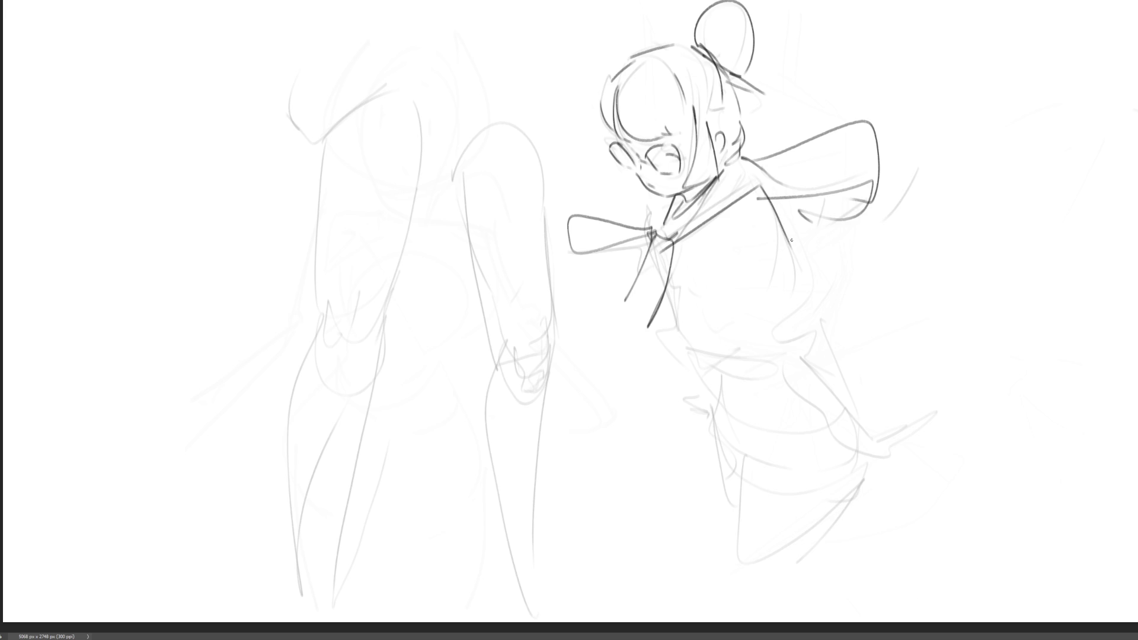
left_click_drag(771, 193, 818, 299)
left_click_drag(760, 262, 751, 291)
mouse_move(713, 247)
left_mouse_down()
mouse_move(755, 291)
mouse_move(758, 325)
mouse_move(826, 308)
mouse_move(821, 325)
left_mouse_up()
mouse_move(825, 318)
left_mouse_down()
mouse_move(783, 339)
mouse_move(820, 332)
mouse_move(816, 349)
left_mouse_up()
mouse_move(827, 319)
left_mouse_down()
mouse_move(821, 332)
mouse_move(871, 416)
left_mouse_up()
left_click_drag(797, 349, 859, 422)
mouse_move(871, 414)
left_mouse_down()
mouse_move(891, 442)
mouse_move(927, 441)
mouse_move(912, 434)
left_mouse_up()
mouse_move(889, 422)
left_mouse_down()
mouse_move(916, 417)
mouse_move(916, 439)
left_mouse_up()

——

EXERCISE -> Your answer should be the lines above, from the line containing "mouse_move(821, 332)" up to and including the line containing "mouse_move(916, 417)", reproduced exactly and with nothing else.

SOLUTION ->
mouse_move(821, 332)
mouse_move(871, 416)
left_mouse_up()
left_click_drag(797, 349, 859, 422)
mouse_move(871, 414)
left_mouse_down()
mouse_move(891, 442)
mouse_move(927, 441)
mouse_move(912, 434)
left_mouse_up()
mouse_move(889, 422)
left_mouse_down()
mouse_move(916, 417)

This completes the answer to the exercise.